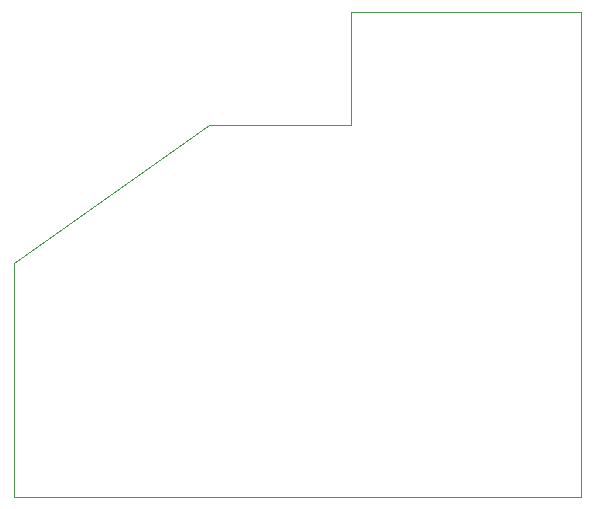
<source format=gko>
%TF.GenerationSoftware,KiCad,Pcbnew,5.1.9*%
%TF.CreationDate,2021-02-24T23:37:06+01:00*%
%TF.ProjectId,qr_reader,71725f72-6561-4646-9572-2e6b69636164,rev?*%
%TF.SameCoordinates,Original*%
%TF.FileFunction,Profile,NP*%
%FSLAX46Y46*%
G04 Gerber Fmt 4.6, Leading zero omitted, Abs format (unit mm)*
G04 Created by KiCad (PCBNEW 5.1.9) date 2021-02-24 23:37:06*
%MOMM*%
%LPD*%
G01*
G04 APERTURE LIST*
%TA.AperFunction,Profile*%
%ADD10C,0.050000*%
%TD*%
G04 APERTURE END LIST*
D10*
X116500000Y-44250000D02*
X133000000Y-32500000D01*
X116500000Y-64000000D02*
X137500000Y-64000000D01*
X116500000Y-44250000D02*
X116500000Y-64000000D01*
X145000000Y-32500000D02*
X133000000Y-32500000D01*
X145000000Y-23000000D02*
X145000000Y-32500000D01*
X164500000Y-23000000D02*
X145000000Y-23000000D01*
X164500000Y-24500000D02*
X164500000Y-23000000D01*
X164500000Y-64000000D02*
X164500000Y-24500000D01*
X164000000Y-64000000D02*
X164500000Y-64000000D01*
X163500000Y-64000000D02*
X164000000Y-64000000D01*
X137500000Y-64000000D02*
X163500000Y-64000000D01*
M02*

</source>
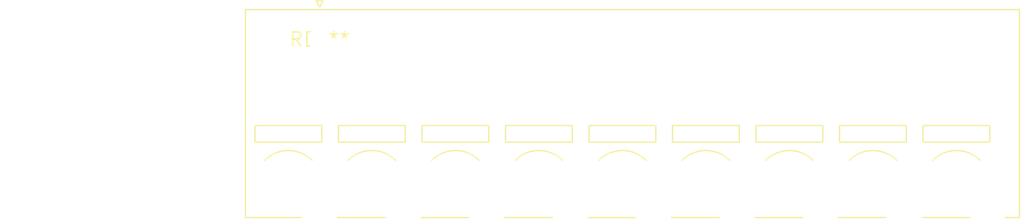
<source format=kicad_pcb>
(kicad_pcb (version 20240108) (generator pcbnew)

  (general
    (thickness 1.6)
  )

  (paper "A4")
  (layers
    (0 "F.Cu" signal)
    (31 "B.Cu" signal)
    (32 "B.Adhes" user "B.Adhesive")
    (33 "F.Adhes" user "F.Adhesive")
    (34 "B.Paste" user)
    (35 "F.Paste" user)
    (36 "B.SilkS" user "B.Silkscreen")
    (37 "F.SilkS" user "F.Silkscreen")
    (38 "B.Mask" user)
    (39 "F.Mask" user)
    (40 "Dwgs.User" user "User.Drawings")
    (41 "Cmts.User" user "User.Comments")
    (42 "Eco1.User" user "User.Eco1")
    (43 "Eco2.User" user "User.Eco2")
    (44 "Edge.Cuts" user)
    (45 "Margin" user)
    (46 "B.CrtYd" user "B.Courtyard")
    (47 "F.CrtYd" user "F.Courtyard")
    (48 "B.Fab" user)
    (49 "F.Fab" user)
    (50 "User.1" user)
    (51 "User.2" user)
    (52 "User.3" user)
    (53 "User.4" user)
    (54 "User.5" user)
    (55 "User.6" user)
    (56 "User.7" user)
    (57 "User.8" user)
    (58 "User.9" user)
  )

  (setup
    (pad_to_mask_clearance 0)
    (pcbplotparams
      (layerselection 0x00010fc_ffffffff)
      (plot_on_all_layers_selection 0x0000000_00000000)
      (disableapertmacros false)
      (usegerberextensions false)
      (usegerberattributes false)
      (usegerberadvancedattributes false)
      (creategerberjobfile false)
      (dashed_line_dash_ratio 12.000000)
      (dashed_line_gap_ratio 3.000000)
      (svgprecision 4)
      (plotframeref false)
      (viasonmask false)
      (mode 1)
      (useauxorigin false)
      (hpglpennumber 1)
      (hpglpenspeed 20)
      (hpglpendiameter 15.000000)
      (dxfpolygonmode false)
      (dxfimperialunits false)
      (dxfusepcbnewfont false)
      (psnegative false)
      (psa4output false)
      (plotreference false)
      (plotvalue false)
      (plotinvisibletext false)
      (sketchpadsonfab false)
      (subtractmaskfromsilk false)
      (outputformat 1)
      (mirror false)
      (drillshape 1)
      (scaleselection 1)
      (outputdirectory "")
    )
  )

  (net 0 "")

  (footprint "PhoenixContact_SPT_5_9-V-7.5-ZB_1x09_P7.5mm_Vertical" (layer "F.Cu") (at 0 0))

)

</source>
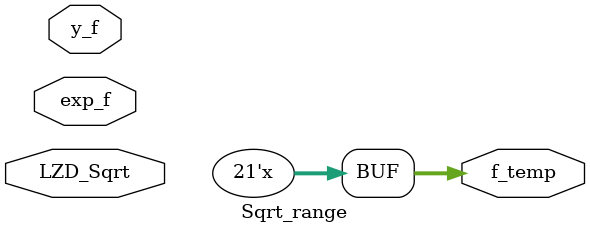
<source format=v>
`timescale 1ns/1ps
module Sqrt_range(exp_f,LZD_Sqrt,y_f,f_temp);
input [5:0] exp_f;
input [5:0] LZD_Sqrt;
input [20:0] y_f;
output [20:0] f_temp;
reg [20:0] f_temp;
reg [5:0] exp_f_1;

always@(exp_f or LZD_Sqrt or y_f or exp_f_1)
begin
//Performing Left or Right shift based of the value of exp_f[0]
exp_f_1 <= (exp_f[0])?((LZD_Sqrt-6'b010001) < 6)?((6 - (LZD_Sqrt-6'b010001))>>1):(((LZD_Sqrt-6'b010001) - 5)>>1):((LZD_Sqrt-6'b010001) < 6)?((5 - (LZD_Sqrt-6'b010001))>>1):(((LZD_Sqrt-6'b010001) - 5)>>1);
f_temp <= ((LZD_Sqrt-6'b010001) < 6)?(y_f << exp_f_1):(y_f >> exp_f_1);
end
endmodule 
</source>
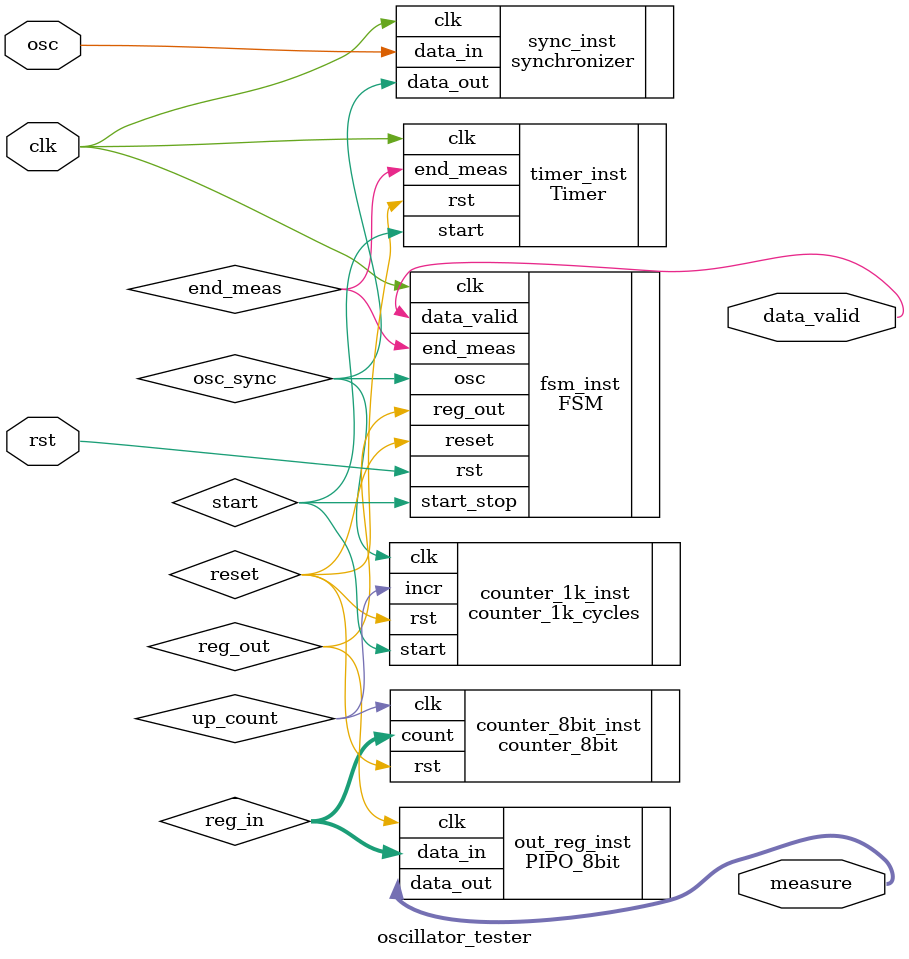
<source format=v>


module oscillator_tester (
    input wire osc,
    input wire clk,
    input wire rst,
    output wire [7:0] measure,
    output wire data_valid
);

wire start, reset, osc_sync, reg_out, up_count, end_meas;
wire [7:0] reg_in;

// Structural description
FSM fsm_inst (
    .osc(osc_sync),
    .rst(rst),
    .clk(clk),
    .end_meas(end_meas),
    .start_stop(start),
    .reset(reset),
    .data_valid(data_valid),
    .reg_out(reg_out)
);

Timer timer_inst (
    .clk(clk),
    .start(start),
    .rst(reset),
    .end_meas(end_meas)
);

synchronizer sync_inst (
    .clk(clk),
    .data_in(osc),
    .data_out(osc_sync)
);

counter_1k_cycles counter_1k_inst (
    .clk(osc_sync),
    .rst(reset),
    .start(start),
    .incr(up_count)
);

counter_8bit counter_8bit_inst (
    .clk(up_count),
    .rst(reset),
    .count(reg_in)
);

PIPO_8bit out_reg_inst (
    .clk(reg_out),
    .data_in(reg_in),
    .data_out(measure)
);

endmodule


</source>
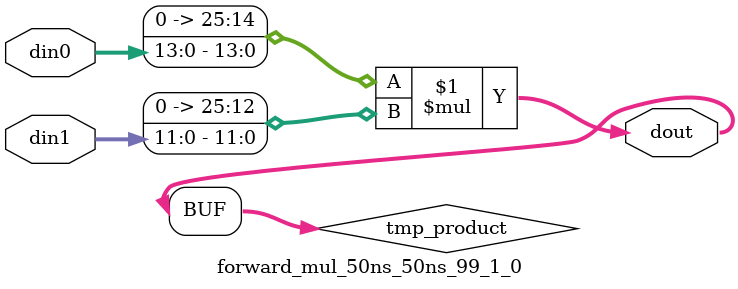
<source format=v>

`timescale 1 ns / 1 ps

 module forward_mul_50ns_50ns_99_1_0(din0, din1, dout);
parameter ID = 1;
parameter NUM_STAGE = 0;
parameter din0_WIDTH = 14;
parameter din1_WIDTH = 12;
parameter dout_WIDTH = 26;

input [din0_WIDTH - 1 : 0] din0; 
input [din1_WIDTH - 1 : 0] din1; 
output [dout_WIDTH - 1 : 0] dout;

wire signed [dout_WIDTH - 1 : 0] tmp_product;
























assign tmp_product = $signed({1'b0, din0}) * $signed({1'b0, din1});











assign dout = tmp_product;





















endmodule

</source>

====

Work item
Return all the lines above exactly; none of the pictures should appear.

Result
<source format=gko>
%TF.GenerationSoftware,KiCad,Pcbnew,5.1.9*%
%TF.CreationDate,2021-02-24T23:37:06+01:00*%
%TF.ProjectId,qr_reader,71725f72-6561-4646-9572-2e6b69636164,rev?*%
%TF.SameCoordinates,Original*%
%TF.FileFunction,Profile,NP*%
%FSLAX46Y46*%
G04 Gerber Fmt 4.6, Leading zero omitted, Abs format (unit mm)*
G04 Created by KiCad (PCBNEW 5.1.9) date 2021-02-24 23:37:06*
%MOMM*%
%LPD*%
G01*
G04 APERTURE LIST*
%TA.AperFunction,Profile*%
%ADD10C,0.050000*%
%TD*%
G04 APERTURE END LIST*
D10*
X116500000Y-44250000D02*
X133000000Y-32500000D01*
X116500000Y-64000000D02*
X137500000Y-64000000D01*
X116500000Y-44250000D02*
X116500000Y-64000000D01*
X145000000Y-32500000D02*
X133000000Y-32500000D01*
X145000000Y-23000000D02*
X145000000Y-32500000D01*
X164500000Y-23000000D02*
X145000000Y-23000000D01*
X164500000Y-24500000D02*
X164500000Y-23000000D01*
X164500000Y-64000000D02*
X164500000Y-24500000D01*
X164000000Y-64000000D02*
X164500000Y-64000000D01*
X163500000Y-64000000D02*
X164000000Y-64000000D01*
X137500000Y-64000000D02*
X163500000Y-64000000D01*
M02*

</source>
<source format=kicad_pcb>
(kicad_pcb (version 20240108) (generator pcbnew)

  (general
    (thickness 1.6)
  )

  (paper "A4")
  (layers
    (0 "F.Cu" signal)
    (31 "B.Cu" signal)
    (32 "B.Adhes" user "B.Adhesive")
    (33 "F.Adhes" user "F.Adhesive")
    (34 "B.Paste" user)
    (35 "F.Paste" user)
    (36 "B.SilkS" user "B.Silkscreen")
    (37 "F.SilkS" user "F.Silkscreen")
    (38 "B.Mask" user)
    (39 "F.Mask" user)
    (40 "Dwgs.User" user "User.Drawings")
    (41 "Cmts.User" user "User.Comments")
    (42 "Eco1.User" user "User.Eco1")
    (43 "Eco2.User" user "User.Eco2")
    (44 "Edge.Cuts" user)
    (45 "Margin" user)
    (46 "B.CrtYd" user "B.Courtyard")
    (47 "F.CrtYd" user "F.Courtyard")
    (48 "B.Fab" user)
    (49 "F.Fab" user)
    (50 "User.1" user)
    (51 "User.2" user)
    (52 "User.3" user)
    (53 "User.4" user)
    (54 "User.5" user)
    (55 "User.6" user)
    (56 "User.7" user)
    (57 "User.8" user)
    (58 "User.9" user)
  )

  (setup
    (pad_to_mask_clearance 0)
    (pcbplotparams
      (layerselection 0x00010fc_ffffffff)
      (plot_on_all_layers_selection 0x0000000_00000000)
      (disableapertmacros false)
      (usegerberextensions false)
      (usegerberattributes false)
      (usegerberadvancedattributes false)
      (creategerberjobfile false)
      (dashed_line_dash_ratio 12.000000)
      (dashed_line_gap_ratio 3.000000)
      (svgprecision 4)
      (plotframeref false)
      (viasonmask false)
      (mode 1)
      (useauxorigin false)
      (hpglpennumber 1)
      (hpglpenspeed 20)
      (hpglpendiameter 15.000000)
      (dxfpolygonmode false)
      (dxfimperialunits false)
      (dxfusepcbnewfont false)
      (psnegative false)
      (psa4output false)
      (plotreference false)
      (plotvalue false)
      (plotinvisibletext false)
      (sketchpadsonfab false)
      (subtractmaskfromsilk false)
      (outputformat 1)
      (mirror false)
      (drillshape 1)
      (scaleselection 1)
      (outputdirectory "")
    )
  )

  (net 0 "")

  (footprint "PhoenixContact_SPT_5_9-V-7.5-ZB_1x09_P7.5mm_Vertical" (layer "F.Cu") (at 0 0))

)

</source>
<source format=v>
`timescale 1ns/1ps
module Sqrt_range(exp_f,LZD_Sqrt,y_f,f_temp);
input [5:0] exp_f;
input [5:0] LZD_Sqrt;
input [20:0] y_f;
output [20:0] f_temp;
reg [20:0] f_temp;
reg [5:0] exp_f_1;

always@(exp_f or LZD_Sqrt or y_f or exp_f_1)
begin
//Performing Left or Right shift based of the value of exp_f[0]
exp_f_1 <= (exp_f[0])?((LZD_Sqrt-6'b010001) < 6)?((6 - (LZD_Sqrt-6'b010001))>>1):(((LZD_Sqrt-6'b010001) - 5)>>1):((LZD_Sqrt-6'b010001) < 6)?((5 - (LZD_Sqrt-6'b010001))>>1):(((LZD_Sqrt-6'b010001) - 5)>>1);
f_temp <= ((LZD_Sqrt-6'b010001) < 6)?(y_f << exp_f_1):(y_f >> exp_f_1);
end
endmodule 
</source>
<source format=v>


module oscillator_tester (
    input wire osc,
    input wire clk,
    input wire rst,
    output wire [7:0] measure,
    output wire data_valid
);

wire start, reset, osc_sync, reg_out, up_count, end_meas;
wire [7:0] reg_in;

// Structural description
FSM fsm_inst (
    .osc(osc_sync),
    .rst(rst),
    .clk(clk),
    .end_meas(end_meas),
    .start_stop(start),
    .reset(reset),
    .data_valid(data_valid),
    .reg_out(reg_out)
);

Timer timer_inst (
    .clk(clk),
    .start(start),
    .rst(reset),
    .end_meas(end_meas)
);

synchronizer sync_inst (
    .clk(clk),
    .data_in(osc),
    .data_out(osc_sync)
);

counter_1k_cycles counter_1k_inst (
    .clk(osc_sync),
    .rst(reset),
    .start(start),
    .incr(up_count)
);

counter_8bit counter_8bit_inst (
    .clk(up_count),
    .rst(reset),
    .count(reg_in)
);

PIPO_8bit out_reg_inst (
    .clk(reg_out),
    .data_in(reg_in),
    .data_out(measure)
);

endmodule


</source>
<source format=v>

`timescale 1 ns / 1 ps

 module forward_mul_50ns_50ns_99_1_0(din0, din1, dout);
parameter ID = 1;
parameter NUM_STAGE = 0;
parameter din0_WIDTH = 14;
parameter din1_WIDTH = 12;
parameter dout_WIDTH = 26;

input [din0_WIDTH - 1 : 0] din0; 
input [din1_WIDTH - 1 : 0] din1; 
output [dout_WIDTH - 1 : 0] dout;

wire signed [dout_WIDTH - 1 : 0] tmp_product;
























assign tmp_product = $signed({1'b0, din0}) * $signed({1'b0, din1});











assign dout = tmp_product;





















endmodule

</source>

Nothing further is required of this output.